Pushing your limits in the gym leads to solid gains, but it can sometimes, unfortunately, lead to pulls, strains, and other injuries. When you feel any type of pain in your muscles, tendons, or ligaments, it’s time to put down the weights and heal your body.
This doesn’t mean popping a pill. Instead, try some of these alternative ways to manage acute and chronic pain. Why go sans the pills? Adam Graves, N.D., LA.c. and founder of Colorado Natural Medicine, says that pills like Advil can help with inflammation in the short-term, but they don’t help muscles heal and recover in the long-term—and that’s the end goal when it comes to keeping the body healthy and free of aches and pains. Here are the 10 best natural ways to relieve your aches.
1. Visit a chiropractor
If you are dealing with sharp or chronic nagging pain, it may be best to pay a visit to a chiropractor to check things out before you go crazy with yoga and foam rollers. “There are a lot of different referral pain patterns, and chiropractors are trained at musculoskeletal care and other clinical diagnosis,” says Chris Bantock, D.C. “This means they can figure out how things should be treated from the least invasive to the most invasive way.”
2. Ice baths
Dipping into some ice-cold water can be part of your pill-free treatment. An ice bath acutely calms down inflammation in joints and muscles. It works by constricting blood vessels, which pushes the blood to your core, and then that blood returns to your muscles when you get out and move around. “The coldness pumps all of the toxins out of your muscles, and then, as you warm up, you can deliver more oxygenated blood and nutrients back into those muscles,” says Graves. “The quicker you can get nutrients back in, the less soreness you’re going to have.”

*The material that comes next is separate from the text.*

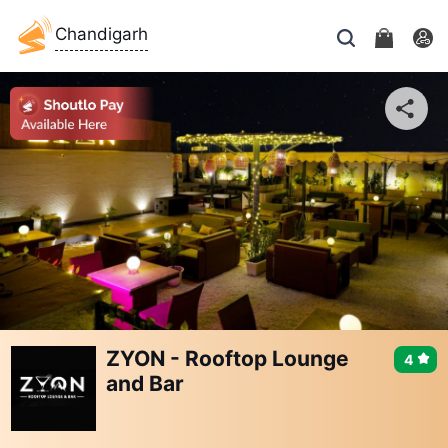
Chandigarh
ZYON - Rooftop Lounge
4
and Bar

3. Arctic Ease Instant Cold Wrap
Get the best of both worlds—cold therapy and compression—with a reusable wrap that won’t freezer-burn your skin. The Instant Cold Wrap provides several hours of relief from pain and inflammation caused by muscle cramps, sprains, overuse injuries, and bruises. The best part: You don’t have to refrigerate it. Keep the canister in your gym bag and break it out after you’ve pushed it too hard in the gym.
4. Anti-inflammatory diet
You can’t get away from healthy-diet advice. Inflammation is at the root of all pain, so eating plenty of whole foods will help cut down on the discomfort from the inside out. Think lean meats, like fish and chicken, fruits and vegetables, nuts, and seeds. “With real food, you’re getting nutrients that provide your body with what it needs to heal, such as vitamins and minerals that are found in most plant-based foods,” says Graves.
If you want to get adventurous with your pain management, acupuncture can be a solid option. When you insert needles into the body, you can release endorphins, which naturally ease pain. Graves says there are certain points to target in order to work with the body’s own pain mechanisms. It’s thought that by focusing on those specific points, acupuncture can change the way your body perceives pain.
6. Foam rolling
There is a method to the foam-rolling madness that you see at the gym. Pain can come from adhesions, scar tissue, or repetitive use, and the body has to heal this with collagen. Bantock says the foam roller helps to smooth out and realign most of the fibers in the damaged tissue and promote collagen growth.
7. Epsom salt baths
When you’re in pain, it’s time to man up and take a bath. Epsom salt baths, which are essentially magnesium baths, soak the muscles to help dilate blood vessels, which then release some of the waste products. This relaxes the muscles, cuts down on tension, and allows you to stretch out a little bit more post-bath.
8. Kinesiology tape
If you want to manage discomfort while staying active, you may want to consider taping up your pain points. “When you put it over muscles, it creates a slight friction on the skin, which helps the lymph nodes drain more efficiently, giving the muscles better circulation,” says Graves. It can also be placed over strained joints and tendons to act as a mild brace. Generally, the tape helps increase circulation and muscle relaxation.
9. Manual therapy
If you think you have scar tissue due to something like repetitive lifts, overuse of your muscles, or a sports injury, manual therapy or the Graston Technique might be a method to check out. The procedure involves rubbing a stainless steel instrument along the skin (on the area causing pain). “The assisted soft tissue manipulation helps break up that scar tissue that could be causing joint restriction and therefore pain,” says Bantock.
Flexibility is the golden ticket to managing pain. “Athletic men and weekend warriors in particular deal with injuries such as shoulder or back issues and tendonitis,” says Graves. “As they age, their muscles heal up tighter, so they are always pulling or aching and that’s where flexibility and stretching come in.” To combat this type of pain, incorporate some variety of stretching into your routine. This can be in the form of anything from deep tissue massage to yoga.